At this year’s CeBIT show, Schneider Digital will be presenting a whole host of 3D-capable hardware for professional use, including graphics cards, workstations, controllers and monitors. Schneider Digital’s products are used in a wide range of areas, from geoinformation systems and the medical sector through to virtual reality applications.
Turkish company Vestel will also be showcasing its latest range of B2B products, including innovative displays, IPTV systems for hotels and hospitals, 3D LED TVs, interactive touchscreens, netbooks, Connected TV and set-top boxes.
3D apps as sales tools for notebooks and tablet PCs
Further bolstering CeBIT 2011’s already impressive lineup of 3D displays will be 3D International Europe (formerly known as VisuMotion). “We have just patented a new technology called CLD, which stands for Chromatic Light Deflector. Our CLD monitors offer excellent value for money and have significantly brighter screens compared with earlier models,” said Martin Treydte, who is responsible for content creation and events. “We are also developing a new software application that will cover the entire 3D image production chain, from 3D content creation and editing through to playback. Ensuring compatibility with the stereoscopic and autostereoscopic displays of the major manufacturers is particularly important to us in this context.”
Three-dimensional models have also become an integral part of industrial design and architecture. A brand new development in this context relates to apps that enable 3D presentations on tablet PCs. Dortmund-based company visualtektur will be presenting such apps at CeBIT 2011. visualtektur’s CEO, Marco Lachmann: “We develop specially designed 3D apps that will, for instance, enable furniture or fashion companies to present photo-realistic, three-dimensional images of their latest models on mobile media. Our ‘3D Konfigurator’ gives sales staff access to their company’s entire product range.”
3D for teaching and urban planning
The futuristic “Cyber Classroom” that Stuttgart-based company Visenso will be showcasing at CeBIT 2011 will demonstrate to impressive effect the enormous potential opened up by combining 3D and virtual reality technologies. Real-time 3D simulations are ideal for conveying complex, hard-to-explain concepts from the realms of physics, mathematics and biology to students. The Cyber Classroom’s multi-media learning modules were jointly designed by teachers, engineers and programmers. They include modules for biology classes that cover the human ear and circulatory system, physics modules that explore magnetism, and mathematics modules that illustrate geometric principles. “To remain competitive, countries need to look beyond conventional teaching methods and tools,” said Visenso’s CEO, Martin Zimmermann. Apart from the specially-designed software, the Cyber Classroom requires a graphics PC, a Wii gaming controller-based VRiiD input device and one of three possible display media: a stereo TV set, Carl Zeiss “Cinemizer” 3D video glasses, or an immersion screen.
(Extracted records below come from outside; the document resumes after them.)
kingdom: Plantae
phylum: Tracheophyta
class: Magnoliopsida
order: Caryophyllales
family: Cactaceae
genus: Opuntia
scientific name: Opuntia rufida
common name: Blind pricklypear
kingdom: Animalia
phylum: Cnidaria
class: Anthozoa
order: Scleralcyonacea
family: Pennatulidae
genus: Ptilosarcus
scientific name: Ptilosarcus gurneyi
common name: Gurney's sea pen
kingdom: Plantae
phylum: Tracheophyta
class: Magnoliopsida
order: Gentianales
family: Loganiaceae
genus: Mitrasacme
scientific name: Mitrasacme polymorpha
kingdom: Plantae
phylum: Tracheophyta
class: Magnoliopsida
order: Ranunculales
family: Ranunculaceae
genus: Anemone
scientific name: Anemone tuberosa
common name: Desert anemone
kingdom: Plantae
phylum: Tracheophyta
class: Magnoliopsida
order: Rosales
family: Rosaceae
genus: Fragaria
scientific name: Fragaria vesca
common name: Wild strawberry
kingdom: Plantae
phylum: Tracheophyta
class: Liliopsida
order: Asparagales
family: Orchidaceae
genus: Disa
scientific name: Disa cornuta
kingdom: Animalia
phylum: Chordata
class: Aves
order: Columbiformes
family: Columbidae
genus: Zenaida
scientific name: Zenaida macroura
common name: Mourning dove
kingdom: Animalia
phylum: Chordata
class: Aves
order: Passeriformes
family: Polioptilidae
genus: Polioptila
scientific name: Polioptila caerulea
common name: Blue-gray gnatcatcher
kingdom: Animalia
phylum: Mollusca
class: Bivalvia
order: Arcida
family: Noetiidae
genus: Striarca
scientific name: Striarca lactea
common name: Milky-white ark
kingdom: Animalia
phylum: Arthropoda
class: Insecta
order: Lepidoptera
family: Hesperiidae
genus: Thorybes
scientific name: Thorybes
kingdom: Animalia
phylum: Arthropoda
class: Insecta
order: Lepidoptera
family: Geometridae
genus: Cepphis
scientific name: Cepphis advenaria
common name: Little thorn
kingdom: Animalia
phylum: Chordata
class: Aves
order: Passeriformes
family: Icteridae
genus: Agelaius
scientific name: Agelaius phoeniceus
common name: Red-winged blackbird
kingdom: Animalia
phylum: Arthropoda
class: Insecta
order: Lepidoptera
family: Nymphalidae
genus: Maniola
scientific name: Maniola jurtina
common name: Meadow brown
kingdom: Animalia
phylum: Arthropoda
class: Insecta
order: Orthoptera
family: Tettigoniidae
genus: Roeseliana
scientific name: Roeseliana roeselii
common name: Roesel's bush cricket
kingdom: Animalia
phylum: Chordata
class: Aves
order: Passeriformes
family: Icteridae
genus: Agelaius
The Fraunhofer group pavilion in Hall 9 at CeBIT 2011 will provide visitors with fascinating insights into our 3D future. Here, the Fraunhofer Institute for Visual Computer Graphics (Fraunhofer IGD) and its sister organizations, Fraunhofer Austria and Fraunhofer IDM@NTU, will be demonstrating a multi-touch table with an array of 3D applications. 3D visualizations of cities and buildings, for instance, allow urban project developers and architects to “move” through virtual cities and change their viewing perspective with simple hand gestures. Fraunhofer scientists at the stand will also be presenting their “DeepCity3D” three-dimensional visualization tool, which enables the intelligent integration of urban development models and geological information to minimize potential risks.